(Stored data entries)
===
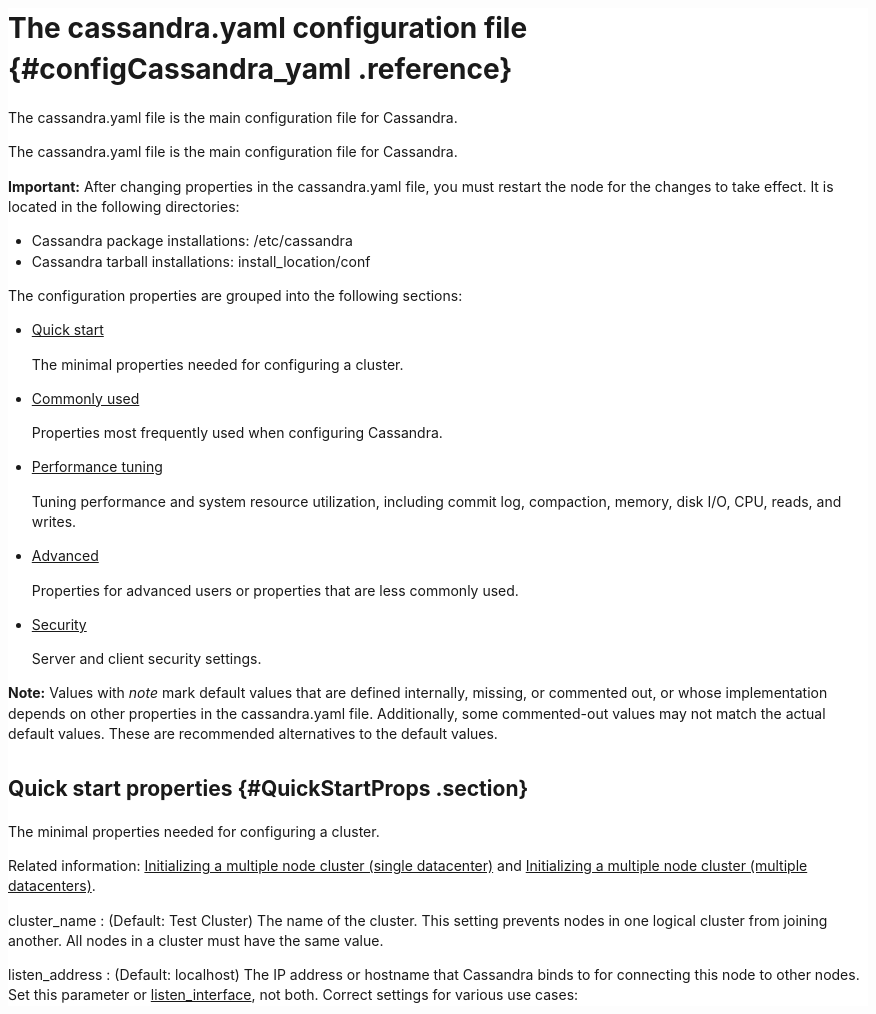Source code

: # The cassandra.yaml configuration file {#configCassandra_yaml .reference}

The cassandra.yaml file is the main configuration file for Cassandra.

The cassandra.yaml file is the main configuration file for Cassandra.

**Important:** After changing properties in the cassandra.yaml file, you must restart the node for the changes to take effect. It is located in the following directories:

-   Cassandra package installations: /etc/cassandra
-   Cassandra tarball installations: install\_location/conf

The configuration properties are grouped into the following sections:

-   [Quick start](configCassandra_yaml.md#QuickStartProps)

    The minimal properties needed for configuring a cluster.

-   [Commonly used](configCassandra_yaml.md#commonProps)

    Properties most frequently used when configuring Cassandra.

-   [Performance tuning](configCassandra_yaml.md#PerformanceTuningProps)

     Tuning performance and system resource utilization, including commit log, compaction, memory, disk I/O, CPU, reads, and writes.

-   [Advanced](configCassandra_yaml.md#advProps)

    Properties for advanced users or properties that are less commonly used.

-   [Security](configCassandra_yaml.md#SecurityProps)

    Server and client security settings.


**Note:** Values with *note* mark default values that are defined internally, missing, or commented out, or whose implementation depends on other properties in the cassandra.yaml file. Additionally, some commented-out values may not match the actual default values. These are recommended alternatives to the default values.

## Quick start properties {#QuickStartProps .section}

The minimal properties needed for configuring a cluster.

Related information: [Initializing a multiple node cluster \(single datacenter\)](../initialize/initSingleDS.md) and [Initializing a multiple node cluster \(multiple datacenters\)](../initialize/initMultipleDS.md).

 cluster\_name
 :   \(Default: Test Cluster\) The name of the cluster. This setting prevents nodes in one logical cluster from joining another. All nodes in a cluster must have the same value.

  listen\_address
 :   \(Default: localhost\) The IP address or hostname that Cassandra binds to for connecting this node to other nodes. Set this parameter or [listen\_interface](configCassandra_yaml.md#listen_interface), not both. Correct settings for various use cases:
===
Quote every one of the records above word for word, leaving out the pictures.

_TASK RESPONSE:_
Source code

: # The cassandra.yaml configuration file {#configCassandra_yaml .reference}

The cassandra.yaml file is the main configuration file for Cassandra.

The cassandra.yaml file is the main configuration file for Cassandra.

**Important:** After changing properties in the cassandra.yaml file, you must restart the node for the changes to take effect. It is located in the following directories:

-   Cassandra package installations: /etc/cassandra
-   Cassandra tarball installations: install\_location/conf

The configuration properties are grouped into the following sections:

-   [Quick start](configCassandra_yaml.md#QuickStartProps)

    The minimal properties needed for configuring a cluster.

-   [Commonly used](configCassandra_yaml.md#commonProps)

    Properties most frequently used when configuring Cassandra.

-   [Performance tuning](configCassandra_yaml.md#PerformanceTuningProps)

     Tuning performance and system resource utilization, including commit log, compaction, memory, disk I/O, CPU, reads, and writes.

-   [Advanced](configCassandra_yaml.md#advProps)

    Properties for advanced users or properties that are less commonly used.

-   [Security](configCassandra_yaml.md#SecurityProps)

    Server and client security settings.


**Note:** Values with *note* mark default values that are defined internally, missing, or commented out, or whose implementation depends on other properties in the cassandra.yaml file. Additionally, some commented-out values may not match the actual default values. These are recommended alternatives to the default values.

## Quick start properties {#QuickStartProps .section}

The minimal properties needed for configuring a cluster.

Related information: [Initializing a multiple node cluster \(single datacenter\)](../initialize/initSingleDS.md) and [Initializing a multiple node cluster \(multiple datacenters\)](../initialize/initMultipleDS.md).

 cluster\_name
 :   \(Default: Test Cluster\) The name of the cluster. This setting prevents nodes in one logical cluster from joining another. All nodes in a cluster must have the same value.

  listen\_address
 :   \(Default: localhost\) The IP address or hostname that Cassandra binds to for connecting this node to other nodes. Set this parameter or [listen\_interface](configCassandra_yaml.md#listen_interface), not both. Correct settings for various use cases:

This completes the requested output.